- Page text:
※

Heinrich Bollandt (1577/78, Thuringia - 19 August 1653, Bayreuth) was a court painter to Christian, Margrave of Brandenburg-Bayreuth; one of the first artists of what would come to be known as the "Brandenburg Renaissance". Most of his works were portraits.

== Biography ==
His youth was spent in Thuringia and he most likely took his first art lessons from the court painter, Johann Spenlin of Weimar and Dresden. When Spenlin died in 1609, Bollandt married his widow and developed a partnership with an artist named Johann Jeremias Erhard, who worked with him on numerous paintings. Around 1615, he and Erhard moved to the Principality of Bayreuth together and, the following year, Erhard married one of Bollandt's step-daughters.

Here, he began the most productive period of his career as an official painter to the court of Margrave Christian. In fact, most of his surviving works date from this period. By 1623, he was receiving an annual salary of 230 Gulden. After 1619, his compensation for individual works is also largely on record.

His wife died in 1625, and was buried in Bayreuth.

※

- Raw data:
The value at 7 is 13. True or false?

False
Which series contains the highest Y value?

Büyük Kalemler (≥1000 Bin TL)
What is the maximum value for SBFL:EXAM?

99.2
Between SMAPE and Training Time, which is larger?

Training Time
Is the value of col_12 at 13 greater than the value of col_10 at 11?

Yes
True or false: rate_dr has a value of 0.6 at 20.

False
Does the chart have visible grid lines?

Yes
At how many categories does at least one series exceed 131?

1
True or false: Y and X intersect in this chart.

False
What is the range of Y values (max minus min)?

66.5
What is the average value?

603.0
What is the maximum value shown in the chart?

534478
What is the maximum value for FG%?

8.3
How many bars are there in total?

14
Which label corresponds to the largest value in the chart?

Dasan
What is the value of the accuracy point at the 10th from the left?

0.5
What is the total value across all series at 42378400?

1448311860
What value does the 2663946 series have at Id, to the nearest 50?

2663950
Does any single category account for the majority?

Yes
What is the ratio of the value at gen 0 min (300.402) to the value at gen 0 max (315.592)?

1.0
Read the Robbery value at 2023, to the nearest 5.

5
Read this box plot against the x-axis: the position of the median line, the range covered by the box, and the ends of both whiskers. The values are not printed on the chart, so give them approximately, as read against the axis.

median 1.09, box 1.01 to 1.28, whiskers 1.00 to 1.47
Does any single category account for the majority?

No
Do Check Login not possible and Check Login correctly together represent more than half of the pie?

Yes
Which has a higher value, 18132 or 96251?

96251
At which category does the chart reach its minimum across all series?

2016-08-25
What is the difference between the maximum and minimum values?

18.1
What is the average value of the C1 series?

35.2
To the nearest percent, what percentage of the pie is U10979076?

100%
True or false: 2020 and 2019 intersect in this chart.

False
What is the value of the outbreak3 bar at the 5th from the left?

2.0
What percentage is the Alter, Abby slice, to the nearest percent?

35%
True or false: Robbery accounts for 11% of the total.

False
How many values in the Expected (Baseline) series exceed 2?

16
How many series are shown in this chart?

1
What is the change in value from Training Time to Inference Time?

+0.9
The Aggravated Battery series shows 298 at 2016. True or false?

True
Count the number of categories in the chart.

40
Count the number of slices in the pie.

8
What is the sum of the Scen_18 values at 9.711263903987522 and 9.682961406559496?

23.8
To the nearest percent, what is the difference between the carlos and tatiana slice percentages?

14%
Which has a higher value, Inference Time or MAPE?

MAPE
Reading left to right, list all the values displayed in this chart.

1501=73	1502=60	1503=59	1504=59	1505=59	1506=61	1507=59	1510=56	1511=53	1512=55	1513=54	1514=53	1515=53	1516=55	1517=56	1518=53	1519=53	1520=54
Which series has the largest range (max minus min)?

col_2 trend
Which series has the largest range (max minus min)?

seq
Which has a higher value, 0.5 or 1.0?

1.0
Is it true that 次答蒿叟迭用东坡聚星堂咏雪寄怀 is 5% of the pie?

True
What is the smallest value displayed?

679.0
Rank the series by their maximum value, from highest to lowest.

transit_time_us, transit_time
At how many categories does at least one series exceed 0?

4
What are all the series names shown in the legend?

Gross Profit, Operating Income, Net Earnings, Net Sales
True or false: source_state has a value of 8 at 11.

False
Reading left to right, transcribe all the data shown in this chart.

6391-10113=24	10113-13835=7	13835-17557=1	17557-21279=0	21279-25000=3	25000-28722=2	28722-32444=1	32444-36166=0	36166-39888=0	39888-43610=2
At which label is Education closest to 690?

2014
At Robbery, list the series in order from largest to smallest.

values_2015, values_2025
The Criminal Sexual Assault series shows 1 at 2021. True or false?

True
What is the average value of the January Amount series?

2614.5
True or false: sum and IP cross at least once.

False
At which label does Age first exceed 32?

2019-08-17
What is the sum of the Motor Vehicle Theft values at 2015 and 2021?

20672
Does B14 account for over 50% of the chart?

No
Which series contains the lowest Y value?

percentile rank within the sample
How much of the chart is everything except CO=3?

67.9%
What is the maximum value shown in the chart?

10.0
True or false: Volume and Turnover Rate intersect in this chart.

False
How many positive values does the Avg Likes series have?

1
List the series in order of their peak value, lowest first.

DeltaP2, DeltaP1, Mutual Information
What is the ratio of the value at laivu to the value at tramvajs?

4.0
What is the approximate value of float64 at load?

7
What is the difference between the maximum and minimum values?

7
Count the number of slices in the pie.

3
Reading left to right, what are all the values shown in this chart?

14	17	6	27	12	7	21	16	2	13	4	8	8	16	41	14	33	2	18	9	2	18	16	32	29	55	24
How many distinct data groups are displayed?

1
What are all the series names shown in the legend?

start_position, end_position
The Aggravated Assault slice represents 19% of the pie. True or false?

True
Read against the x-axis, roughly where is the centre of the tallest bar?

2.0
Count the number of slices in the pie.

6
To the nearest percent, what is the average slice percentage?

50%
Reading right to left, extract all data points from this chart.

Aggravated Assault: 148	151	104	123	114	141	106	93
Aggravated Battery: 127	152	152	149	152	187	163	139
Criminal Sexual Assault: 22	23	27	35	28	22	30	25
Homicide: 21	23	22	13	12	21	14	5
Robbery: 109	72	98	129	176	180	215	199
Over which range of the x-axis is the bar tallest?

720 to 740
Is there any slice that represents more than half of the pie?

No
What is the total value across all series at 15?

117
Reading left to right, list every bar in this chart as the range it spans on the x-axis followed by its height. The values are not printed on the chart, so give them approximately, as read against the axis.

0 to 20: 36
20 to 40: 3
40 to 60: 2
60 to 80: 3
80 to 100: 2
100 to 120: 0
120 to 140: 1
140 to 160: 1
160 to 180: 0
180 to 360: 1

※

- To do: List every person the text on Heinrich Bollandt mentions by name.

- Response below:
Heinrich Bollandt
Christian, Margrave of Brandenburg-Bayreuth
Johann Spenlin
Johann Jeremias Erhard